▶ [Description of the task]: Repeat the part of the Keltin Moore book review starting at "In Lost Tap, Keltin" and ending at "in his heart.", word for word.

If Jack London had written about hunting fantastic beasts in a fantasy-tinged “Great White North” during a gold rush, instead of real animals in the Klondike, he’d have created a hunter like Keltin Moore and a beast like the Ghost of Lost Tap.
The adventures of Keltin Moore read a lot like London’s best adventure stories, only written as if they were inspired by Larry Correia’s Monster Hunter International series. The combination leads to a chilling story (in more ways than one) about a professional beast hunter and his companions on a quest to make some money and save a town from a beast that no one has survived. Still, everyone has seen the aftermath of its depredations.
They call it the Ghost of Lost Tap because it moves like a ghost. Or something supernatural. And no one has been able to catch it, certainly not the little band of shakedown artists calling themselves the Hunter Guild that has sprung up in the ramshackle boomtown of Lost Tap.
The story focuses on the character of Keltin Moore, the last of a long and storied family of professional beast hunters. Keltin learned his trade at his father’s knee, and like his father, is used to hunting alone. But in his second adventure, he is traveling with an apprentice, young Jaylocke, who needs to learn a trade to earn his place as an adult among his own people.
In Lost Tap, Keltin and Jaylocke band together with old friends that they fought with in the first book of Keltin’s adventures, The Beast Hunter. While they hunt the “Ghost,” Keltin finds himself meditating on the nature of leadership, his need to be alone versus his understanding that he needs others to bring down this unstoppable beast, and his feelings of responsibility to those under his care – and in his heart.
Keltin is a fascinating character. This second installment of the series provides a thoughtful and thought-provoking perspective on his profession, his responsibilities as a leader, and his desire to save people, often from their own mistakes.
At the same time, the world that Keltin inhabits, as much as it will remind readers of London’s tales of the Klondike, is a fantasy world and not London’s historical one. Except for the beasts themselves, with atypical and strangely asymmetric biology, there is little magic in this world or not that is seen in this story.
Beasts are killed with guns, not spells. No matter how unnatural they seem, a bullet to the brain, once Keltin manages to determine where a beast’s brain actually is, kills them just fine. But the places Keltin refers to, and the sentient nonhumans that he meets and befriends, remind the reader that this is a different world with its own history.
While these reminders are not enough to make the reader feel they have missed too much by starting with this second book in the series, they do serve to tease the reader that there are stories yet to be told. We love this adventure/fantasy so much, we happily recommend readers to start with the first book in the series and then move on.
Into the North: A Keltin Moore Adventure by Lindsay Schopfer is such a terrific story on its own that readers will feel compelled to pick up the other stories just to catch up on all the action! Highly recommended.
Into the North: A Keltin Moore Adventure won First Place in the CIBA 2018 OZMA Awards for Fantasy Fiction.

(Dataset entries)
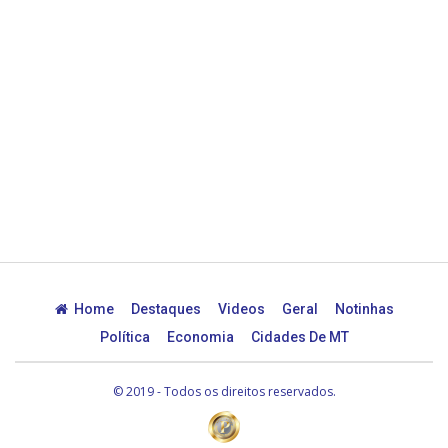
Home
Destaques
Videos
Geral
Notinhas
Política
Economia
Cidades De MT
© 2019 - Todos os direitos reservados.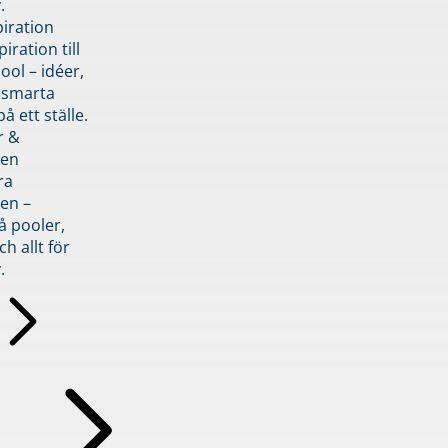
.
piration
iration till
ol – idéer,
h smarta
å ett ställe.
r &
den
ra
en –
å pooler,
ch allt för
.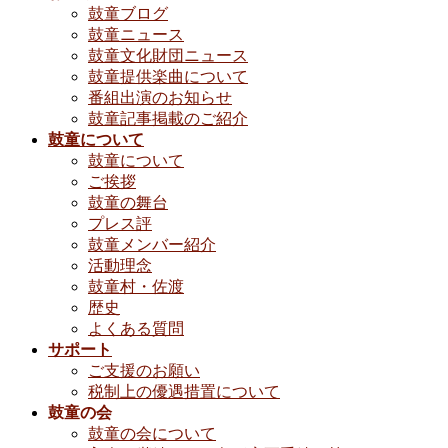
鼓童ブログ
鼓童ニュース
鼓童文化財団ニュース
鼓童提供楽曲について
番組出演のお知らせ
鼓童記事掲載のご紹介
鼓童について
鼓童について
ご挨拶
鼓童の舞台
プレス評
鼓童メンバー紹介
活動理念
鼓童村・佐渡
歴史
よくある質問
サポート
ご支援のお願い
税制上の優遇措置について
鼓童の会
鼓童の会について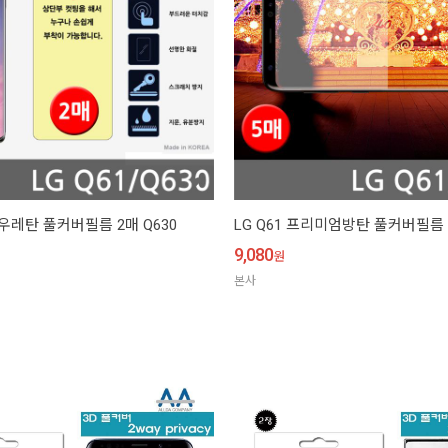
R 우레탄 풀커버필름 2매 Q630
LG Q61 프리미엄방탄 풀커버필름 5
9,080
원
본사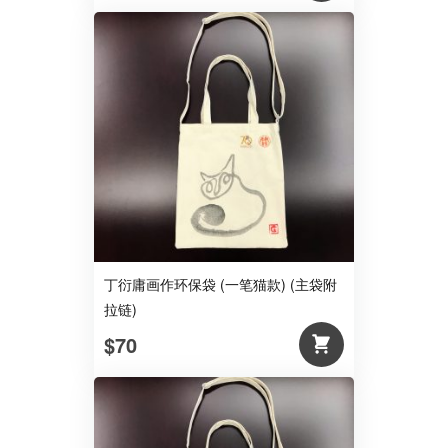
丁衍庸画作环保袋 (一笔猫款) (主袋附
拉链)
$70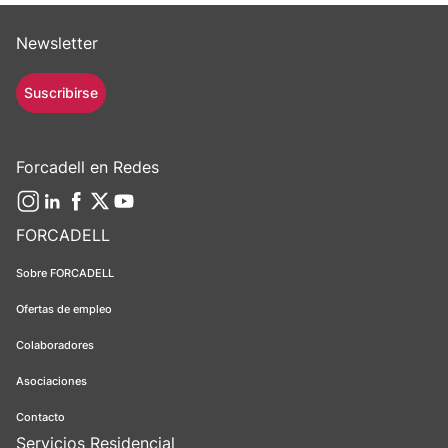
Newsletter
Suscribirse
Forcadell en Redes
FORCADELL
Sobre FORCADELL
Ofertas de empleo
Colaboradores
Asociaciones
Contacto
Servicios Residencial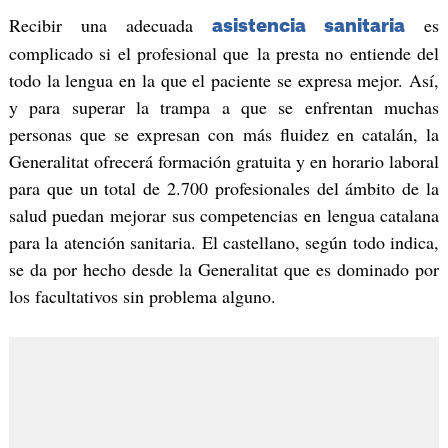
Recibir una adecuada
es
asistencia sanitaria
complicado si el profesional que la presta no entiende del
todo la lengua en la que el paciente se expresa mejor. Así,
y para superar la trampa a que se enfrentan muchas
personas que se expresan con más fluidez en catalán, la
Generalitat ofrecerá formación gratuita y en horario laboral
para que un total de 2.700 profesionales del ámbito de la
salud puedan mejorar sus competencias en lengua catalana
para la atención sanitaria. El castellano, según todo indica,
se da por hecho desde la Generalitat que es dominado por
los facultativos sin problema alguno.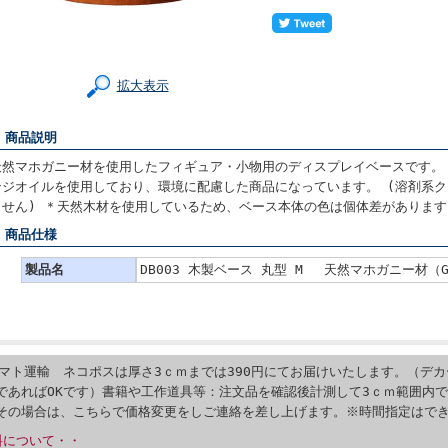
拡大表示
■ 商品説明
天然マホガニー材を使用したフィギュア・小物用のディスプレイベースです。
ンジオイルを使用しており、環境に配慮した商品になっています。 (溶剤系
ません) ＊天然木材を使用しているため、ベース本体の色は個体差があります
■ 商品仕様
製品名
DB003 木製ベース 丸型 M 天然マホガニー材（
マト運輸 ネコポスは厚さ3ｃｍまでは390円にてお届けいたします。（デ
であればOKです）書籍や工作道具等：注文品を確認後計測して3ｃｍ範囲内
その場合は、こちらで価格変更をしご連絡を差し上げます。※時間指定はで
料について・・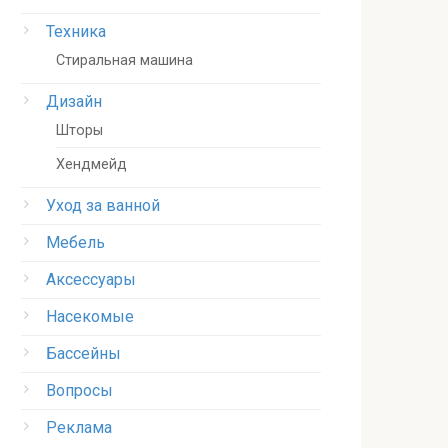
Техника
Стиральная машина
Дизайн
Шторы
Хендмейд
Уход за ванной
Мебель
Аксессуары
Насекомые
Бассейны
Вопросы
Реклама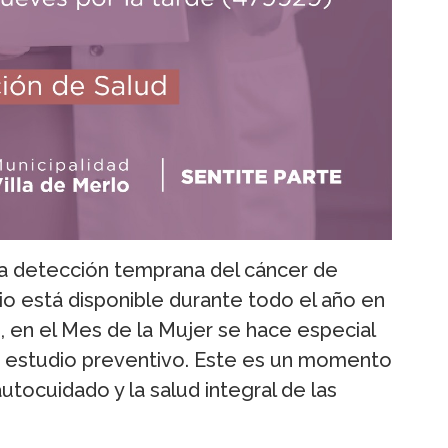
la detección temprana del cáncer de
cio está disponible durante todo el año en
, en el Mes de la Mujer se hace especial
te estudio preventivo. Este es un momento
utocuidado y la salud integral de las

▶ [Solution to the problem]:
In Lost Tap, Keltin and Jaylocke band together with old friends that they fought with in the first book of Keltin’s adventures, The Beast Hunter. While they hunt the “Ghost,” Keltin finds himself meditating on the nature of leadership, his need to be alone versus his understanding that he needs others to bring down this unstoppable beast, and his feelings of responsibility to those under his care – and in his heart.